Macklem, speaking to reporters Friday after the annual meetings of the International Monetary Fund and World Bank Group in Washington, said his talks there reinforced a commitment for central banks to “keep a steady hand and keep focused on price stability.” 

“There was a broad consensus that inflation remains the most immediate threat to current and future prosperity,” Macklem said, adding that “there was concern that the longer inflation remained high, the bigger was the risk that high inflation becomes entrenched.” 

The comments reinforce the Bank of Canada’s discomfort with elevated price pressures and its commitment to keep raising borrowing costs alongside its global peers, even amid financial volatility caused in part by the meltdown in U.K. markets.

“There has been a marked tightening in global financial conditions,” Macklem said. “By and large that has been reasonably orderly. That tightening is intended, it is needed to control inflation.”

Characterizing the mood at the meetings as one of both “concern” and “resolve,” Macklem noted elevated uncertainty stemming from unresolved supply chain issues, energy price volatility and recent liquidity problems. “There’s also concern about possible unintended consequences of the needed tightening in financial conditions,” Macklem said, citing turmoil in metals, energy and U.K. pension markets.

Still, he agreed with the IMF’s recent assessment of the risks to monetary policy. Earlier in the week, the fund said the consequences of spiraling inflation caused by under-tightening are a bigger worry than over-tightening borrowing costs.

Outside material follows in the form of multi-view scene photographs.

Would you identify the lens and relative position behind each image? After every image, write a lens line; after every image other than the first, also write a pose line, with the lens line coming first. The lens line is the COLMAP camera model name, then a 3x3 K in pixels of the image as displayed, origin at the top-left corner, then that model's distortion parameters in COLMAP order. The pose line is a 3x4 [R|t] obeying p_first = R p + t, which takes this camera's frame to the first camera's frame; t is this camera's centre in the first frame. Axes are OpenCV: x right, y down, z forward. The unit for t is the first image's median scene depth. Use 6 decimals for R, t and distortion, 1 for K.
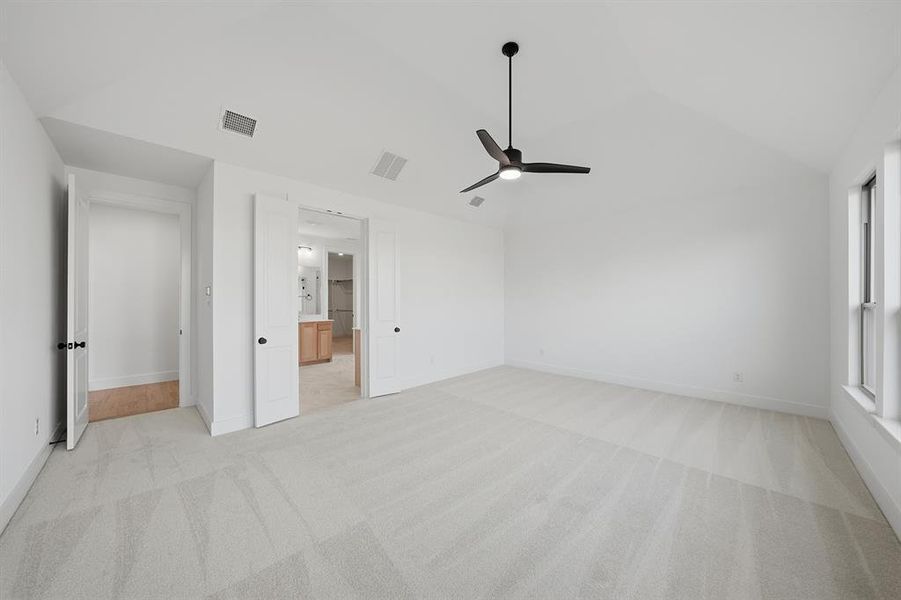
lens RADIAL K [[317.3, 0, 452.0], [0, 317.3, 297.9], [0, 0, 1]] dist [-0.019412, -0.000047]
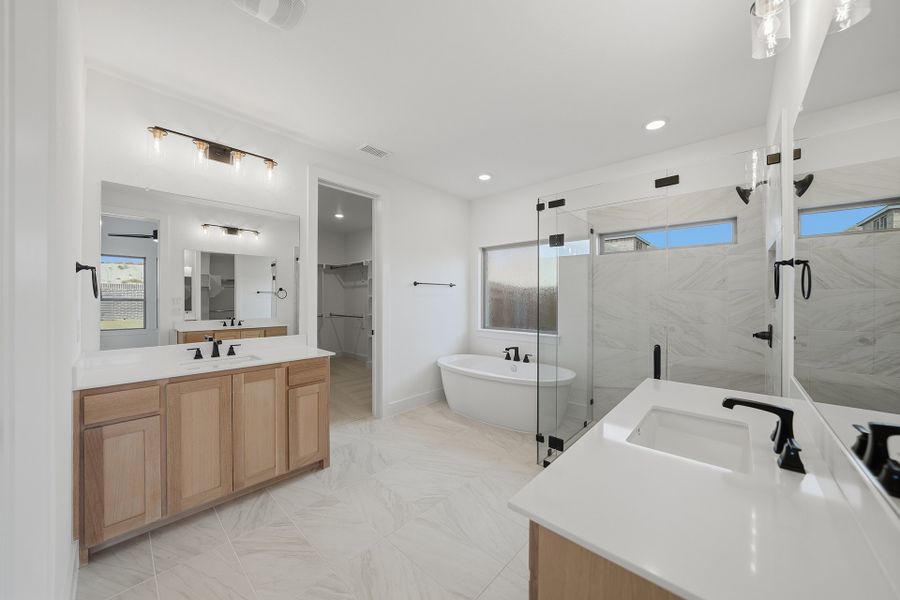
lens RADIAL K [[317.0, 0, 451.5], [0, 317.0, 297.9], [0, 0, 1]] dist [-0.019412, -0.000047]
pose [[0.999336, -0.000062, 0.036445, -0.240361], [-0.000234, 0.999967, 0.008114, 0.002117], [-0.036444, -0.008118, 0.999303, 0.603660]]
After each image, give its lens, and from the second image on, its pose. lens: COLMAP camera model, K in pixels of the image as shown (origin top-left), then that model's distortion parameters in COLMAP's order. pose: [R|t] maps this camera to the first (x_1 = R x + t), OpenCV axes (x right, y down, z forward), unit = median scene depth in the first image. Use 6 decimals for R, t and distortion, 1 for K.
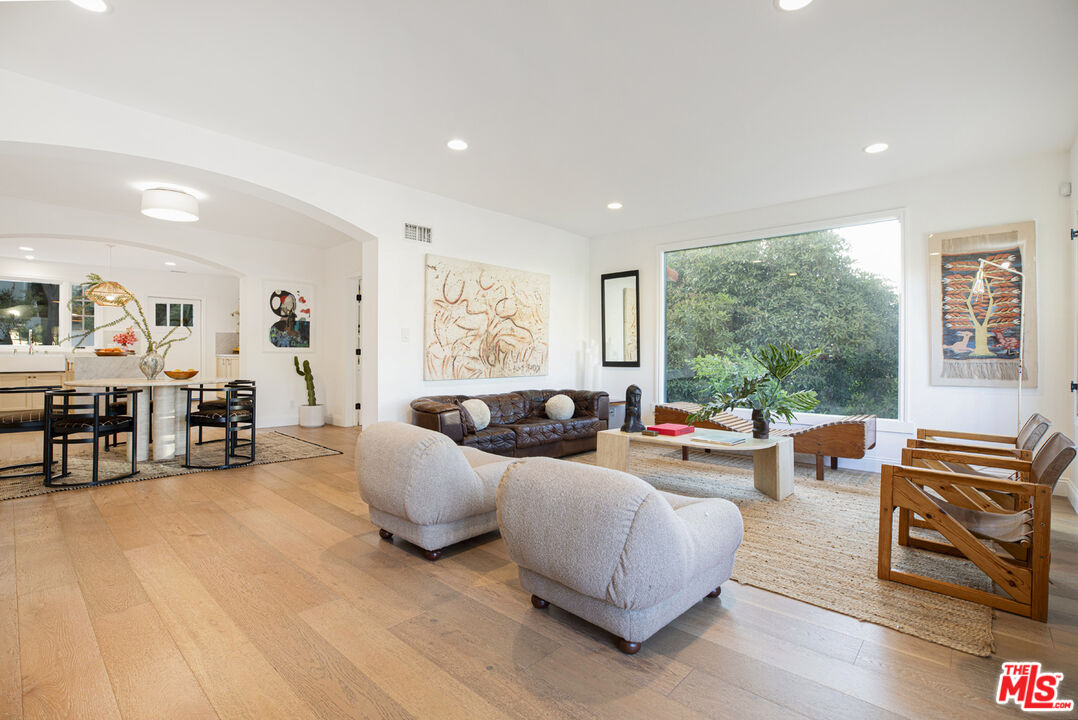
lens RADIAL K [[486.5, 0, 543.9], [0, 486.5, 350.9], [0, 0, 1]] dist [-0.003653, -0.000418]
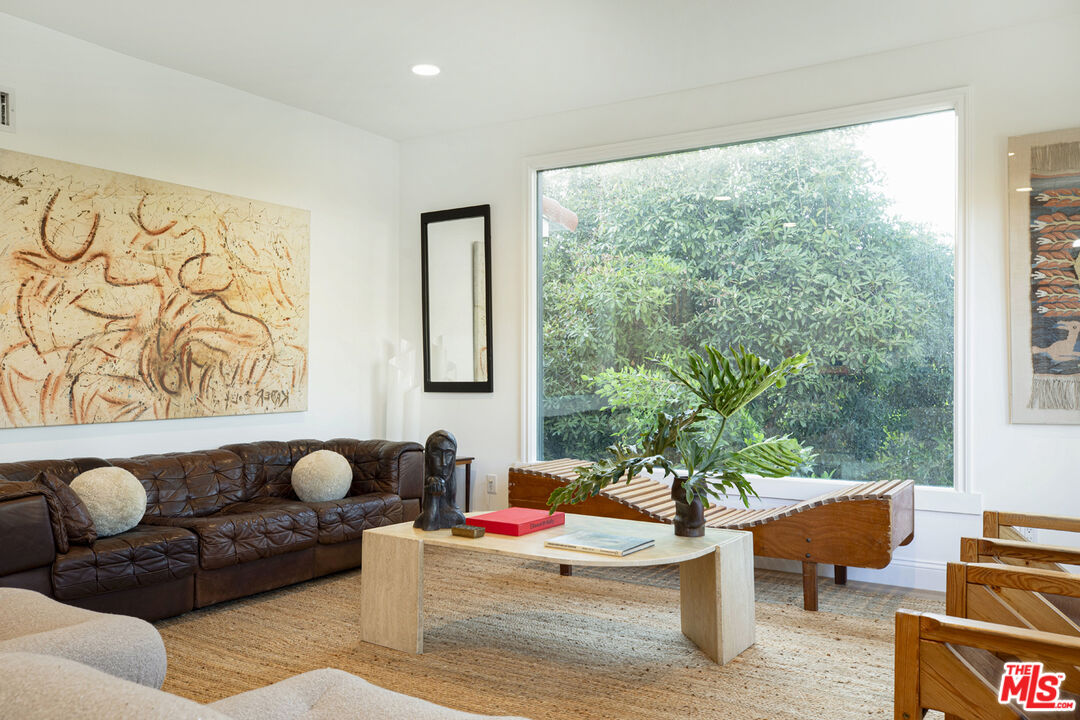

The Bank of Canada is poised to push ahead with at least another 50 basis point interest-rate hike on Oct. 26. The benchmark rate currently stands at 3.25 per cent, three percentage points higher than the emergency pandemic low that held until March.

“In the current context, inflation is not just high. It’s a long way above 2 per cent target. Against that background, we’re more worried about upside risks to inflation than downside risks.”